Mas não se faz isso escrevendo normas nem contratando consultores, diz o pesquisador americano Jay Barney no livro que escreveu com os executivos brasileiros Manoel Amorim e Carlos Júlio
David A. Cohen
Pesquisador conhecido por seus trabalhos sobre vantagem competitiva e estratégia, o professor e consultor americano Jay Barney veio ao Brasil em meados de maio para um projeto bastante diferente do seu usual: lançar um livro com dois coautores brasileiros (os executivos Manoel Amorim, conhecido por ter comandado a transição da Telesp, uma empresa estatal comprada pela espanhola Telefônica na época da privatização das telecomunicações, e Carlos Júlio, ex-líder de diversas empresas, professor e palestrante).
É um projeto diferente porque, em seus artigos, Jay costuma favorecer os modelos matemáticos. “Não gosto muito de exemplos, eles acabam tirando a atenção da teoria”, declarou numa das palestras que deu no Insper [leia sobre ela aqui]. No caso do livro “O Segredo da Mudança de Cultura – Como Construir Histórias Autênticas que Mudam sua Organização”, acontece o contrário. “A força do livro está nas histórias, que são esclarecedoras e muito divertidas”, disse.

## Enunciado
Resuma em duas frases o texto sobre o livro de Jay Barney. O material abaixo não tem nenhuma relação com o texto.

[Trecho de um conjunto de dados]
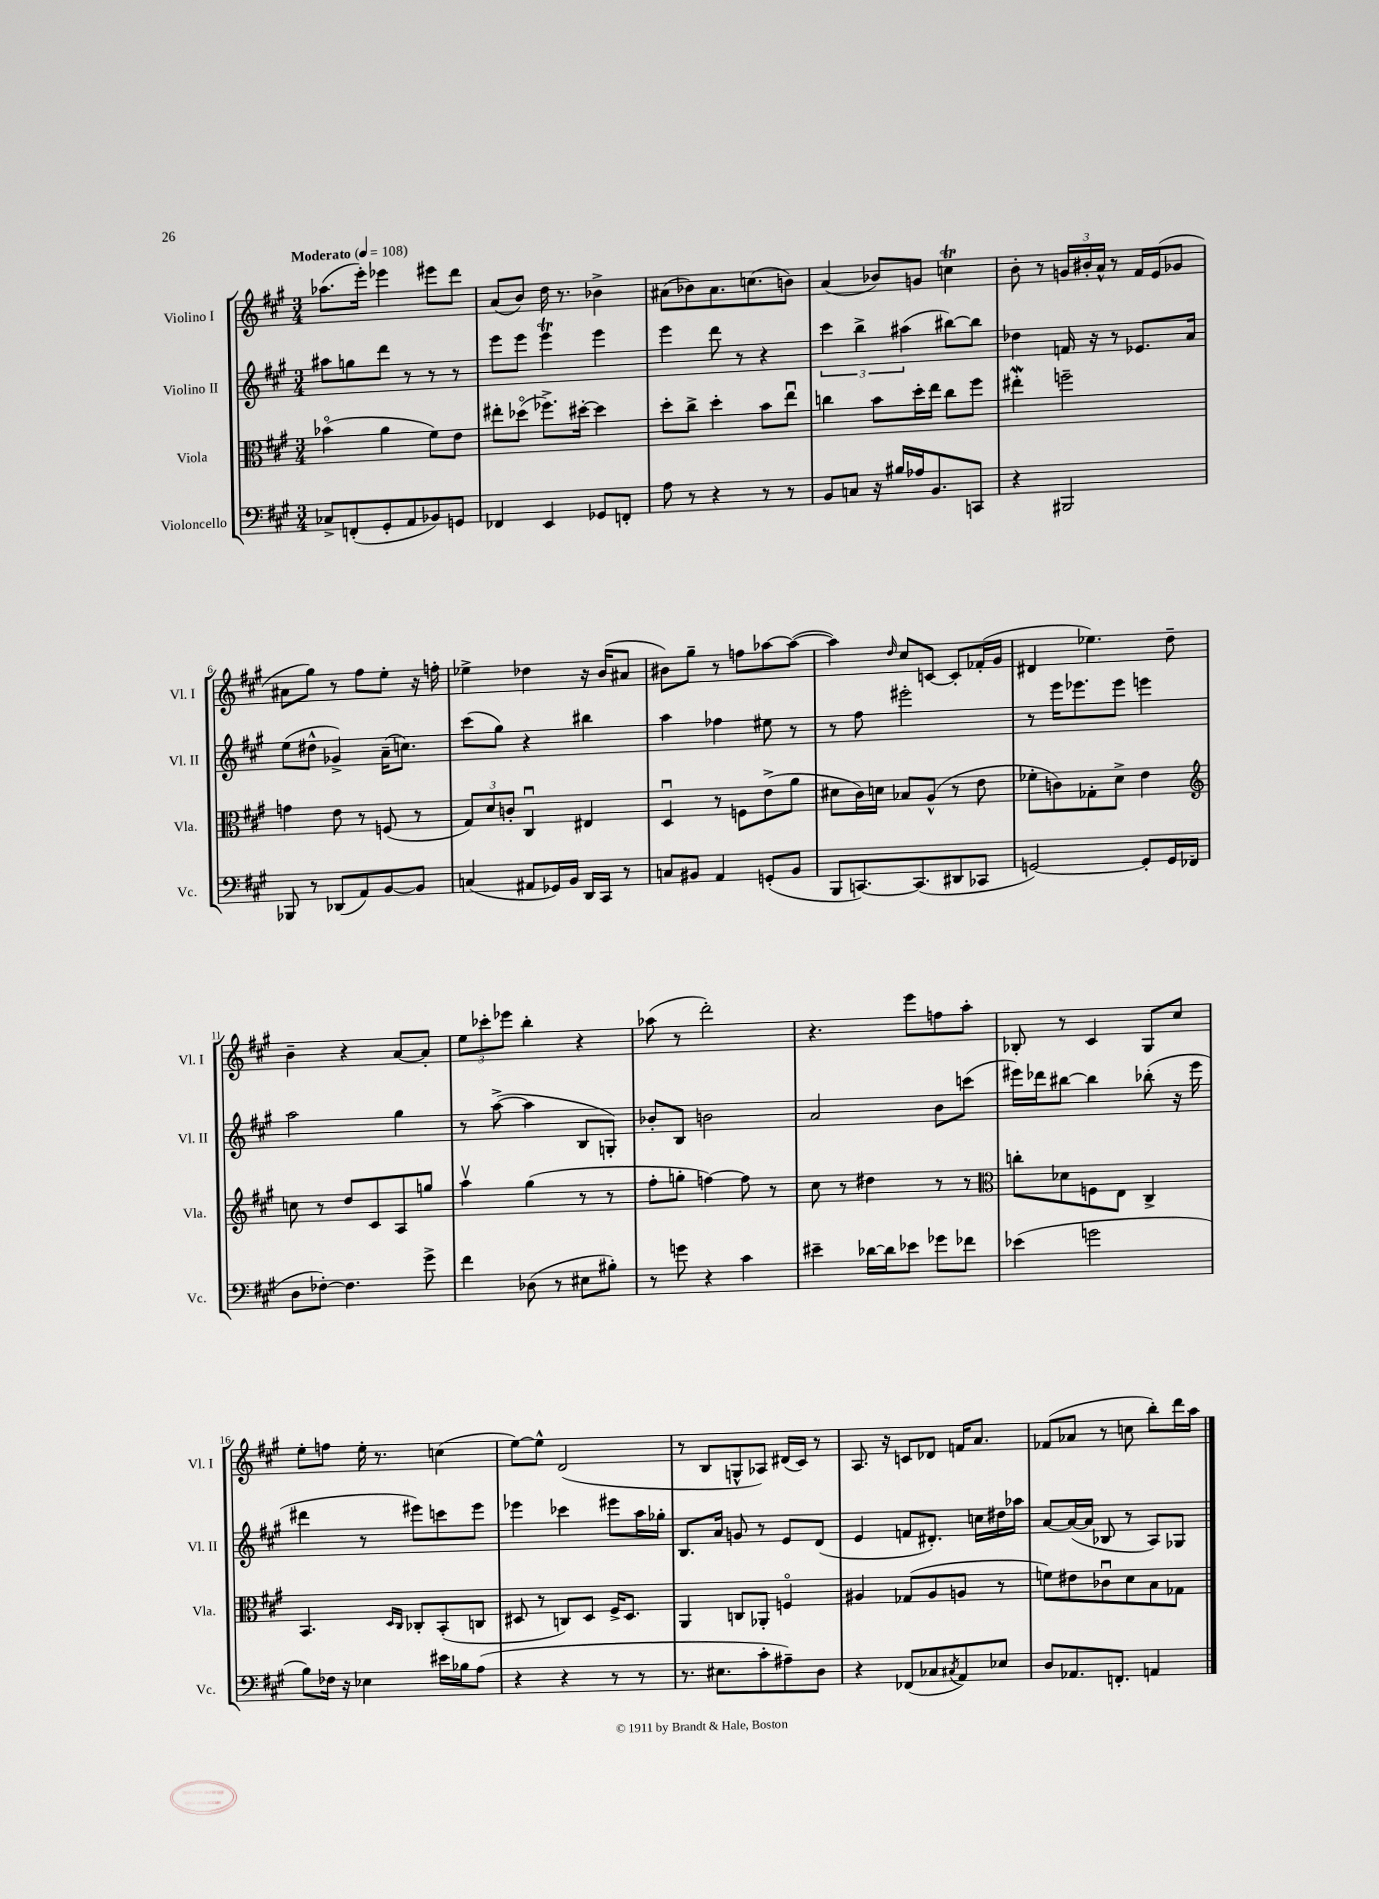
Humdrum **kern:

**kern	**kern	**kern	**kern
*part4	*part3	*part2	*part1
*staff4	*staff3	*staff2	*staff1
*I"Violoncello	*I"Viola	*I"Violino II	*I"Violino I
*I'Vc.	*I'Vla.	*I'Vl. II	*I'Vl. I
*clefF4	*clefC3	*clefG2	*clefG2
*k[f#c#g#]	*k[f#c#g#]	*k[f#c#g#]	*k[f#c#g#]
*M3/4	*M3/4	*M3/4	*M3/4
*MM108	*MM108	*MM108	*MM108
=1	=1	=1	=1
!	!	!	!LO:TX:a:B:t=Moderato
8C-X^/L	(4b-X\	8aa#X\L	(8.aa-X\L
(8FFn'/	.	8ggn\	.
.	.	.	16eee'\Jk)
8GG#'/	4a\	8ddd\J	4eee-X\
8AA/	.	8r	.
8BB-X/)	8f#\L)	8r	8eee#X\L
8GGn/J	8e\J	8r	8ddd\J
=2	=2	=2	=2
4FF-X/	8ee#X'\L	8eee\L	(8a/L
.	(8dd-X\J	8eee\J	8b/J)
4EE/	8.ff-X^\L)	4eeeT\	16dd\
.	.	.	8.r
.	[16dd#X'\Jk	.	.
8GG-X/L	4dd#\]	4eee\	4b-X^\
8FFn'/J	.	.	.
=3	=3	=3	=3
8A\	8dd'\L	4eee\	(8a#X\L
8r	8cc#^\J	.	8b-X\)
4r	4dd'\	8ddd\	8.a#\
.	.	8r	.
.	.	.	(8.ccn\
8r	8b\L	4r	.
8r	8eeu\J	.	8bn\J)
=4	=4	=4	=4
8BB/L	4ccn\	6ccc#\	(4a/
8Cn/J	.	.	.
.	.	6bb^\	.
16r	8b\L	.	8b-X/L)
16B#X/LL	.	.	.
.	.	(6aa#X\	.
16A-X/J	16dd'\L	.	8gn/J
8.BB/	16ee\JJ	.	.
.	8cc\L	[8bb#X\L)	4ccnT\
8CCn/J	8ff#\J	8bb#\J]	.
=5	=5	=5	=5
4r	4ee#XW'\	4dd-X\	8b'\
.	.	.	8r
2BBB#X/	2ffn~\	16fn/	24gn/LL
.	.	.	24b#X'/
.	.	16r	.
.	.	.	24a^^/JJ
.	.	8r	8r
.	.	8.e-X/L	16f#/LL
.	.	.	(16e/J
.	.	.	8g-X/J
.	.	16a/Jk	.
!!LO:LB:g=z
=6	=6	=6	=6
8BBB-X/	4gn\	(8ee\L	8a#X\L
8r	.	8dd#X^^\J	8gg#\J)
(8DD-X/L	8e\	4g-X^/)	8r
8AA/)	8r	.	8ff#\L
[8BB/	(8Fn/	(16a~\KL	8ee'\J
.	.	8.ccn\J)	.
8BB/J]	8r	.	16r
.	.	.	16ffn'\
=7	=7	=7	=7
(4Cn/	12G#/L)	(8ccc#\L	4ee-X^\
.	12d/	.	.
.	.	8gg#\J)	.
.	12cn'/J	.	.
8AA#X/L	4C#u/	4r	4dd-X\
16GG-X/L)	.	.	.
16BB/JJ	.	.	.
16DD/LL	4E#X/	4bb#X\	16r
16CC#/JJ	.	.	(16b/KL
8r	.	.	8a#X/J
=8	=8	=8	=8
8Cn/L	4Du/	4aa\	8b#X\L)
8BB#X/J	.	.	8gg#~\J
4AA/	8r	4ff-X\	8r
.	8Fn\L	.	8ffn\L
(8GGn'/L	(8e^\	8ee#X\	[8aa-X\
8BB#/J	8a\J	8r	(8aa-\J_
=9	=9	=9	=9
8BBB/L	8d#X\L	8r	4aa-\])
[8.CCn/)	16c#\L)	8ff#\	.
.	16dn\JJ	.	.
.	.	.	16qqdd/
.	8B-X/L	2eee#X'\	8cc#/L
(8.CC/]	.	.	.
.	(8A^^/J	.	[8cn/J
8DD#X/	8r	.	8c'/L]
8CC-X/J	8e\	.	(16f-X'/L
.	.	.	16g#/JJ
=10	=10	=10	=10
[2GGn/)	8f-X'\L	8r	4d#X/
.	8cn\)	16eee\KL	.
.	.	8.eee-X\	.
.	8G-X'\	.	4.ee-X\)
.	8d^\J	8eee-\J	.
8GG'/L]	4e\	4eeen\	.
16GG/L	.	.	8dd~\
(16FF-X/JJ	.	.	.
!!LO:LB:g=z
=11	=11	=11	=11
*	*clefG2	*	*
8D\L	8ccn\	2aa\	4b~\
[8F-X'\J)	8r	.	.
4.F-\]	8dd/L	.	4r
.	8c#/	.	.
.	8A/	4gg#\	[8a/L
8g#^\	8ggn/J	.	8a'/J]
=12	=12	=12	=12
4f#\	4aav\	8r	12ee\L
.	.	.	12ccc-X'\
.	.	([8aa^\	.
.	.	.	12eee-X\J
(8D-X\	(4gg#\	4aa\]	4bb'\
8r	.	.	.
8E#X\L	8r	8B/L	4r
8B#X'\J)	8r	8Gn'/J)	.
=13	=13	=13	=13
8r	8ff#'\L	8b-X'/L	(8aa-X\
8gn\	8ggn'\J	8B/J	8r
4r	[4ffn\)	2bn\	2ddd'\)
4c#\	8ff\]	.	.
.	8r	.	.
=14	=14	=14	=14
4e#X~\	8cc#\	2a/	4.r
.	8r	.	.
[16d-X\LL	4dd#X\	.	.
16d-\J]	.	.	.
8e-X\J	.	.	8eee\L
8g-X\L	8r	8b\L	8ffn\
8f-X\J	8r	(8cccn\J	8aa'\J
=15	=15	=15	=15
*	*clefC3	*	*
(4e-X\	8ccn'\L	16eee#X\LL)	8B-X'/
.	.	16ddd-X\J	.
.	8d-X\	[8bb#X\J	8r
2gn\	8Fn\	4bb#\]	4c#/
.	8E\J	.	.
.	4C#^/	(8bb-X'\	8G#/L
.	.	16r	8cc#/J
.	.	16eee#\	.
!!LO:LB:g=z
=16	=16	=16	=16
8B\L)	4.BB/	4ddd#X\	8ee'\L
16F-X\Jk	.	.	8ffn\J
16r	.	.	.
4E-X\	.	8r	16ee'\
.	.	.	8.r
.	16qqD/LL	.	.
.	16qqC#/JJ	.	.
.	8C-X'/L	8eee#X\L)	.
16e#X\LL	(8BB'/	8cccn\	(4ccn\
16B-X\J	.	.	.
(8A\J	8Cn/J	8eee#\J	.
=17	=17	=17	=17
4r	8D#X/	4eee-X\	[8ee\L)
.	8r	.	8ee^^\J]
4r	8Cn/L)	4ccc-X\	(2d/
.	8D#/J	.	.
8r	16F#^/KL	8eee#X\L	.
.	8.D#/J	.	.
8r	.	16aa\L	.
.	.	16gg-X'\JJ	.
=18	=18	=18	=18
8.r	4AA/	8.B/L	8r
.	.	.	8B/L
8.E#X\L	.	16a/Jk	.
.	8Cn/L	8gn/	8Gn^^/
8c#'\	8AA-X'/J	8r	8A-X/J)
8A#X~\)	4Fn/	8e/L	(16d#X/LL
.	.	.	16c#/JJ)
8D\J	.	(8d/J	8r
=19	=19	=19	=19
4r	4A#X/	4e/	8.A/
.	.	.	16r
(8FF-X/L	(8G-X/L	8fn/L	8cn/L
8C-X/	8A#/	8.d#X'/J)	8d-X/J
8qC#X/	.	.	.
8AA/)	8An/J	.	16fn/KL
.	.	16ccn\LL	8.a/J
8E-X/J	8r	16dd#X\	.
.	.	16aa-X\JJ	.
=20	=20	=20	=20
8D/L	8fn\L)	[8a/L	(8f-X/L
8.AA-X/	8e#X\	(16a/L_	8a-X/J
.	.	16a/JJ]	.
.	8c-Xu\	8B-X/	8r
8.FFn'/J	.	.	.
.	8d\	8r	8ccn\
4AAn/	8B\	8A/L)	8bb'\L)
.	8G-X\J	8G-X/J	16ddd\L
.	.	.	16aa\JJ
==	==	==	==
*-	*-	*-	*-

## Resolução
O pesquisador e consultor americano Jay Barney, conhecido por seus trabalhos sobre vantagem competitiva e estratégia, veio ao Brasil em meados de maio para lançar um livro escrito com os executivos brasileiros Manoel Amorim e Carlos Júlio. O projeto foge do seu habitual, pois em seus artigos ele costuma favorecer os modelos matemáticos, enquanto em "O Segredo da Mudança de Cultura" a força, segundo ele, está nas histórias.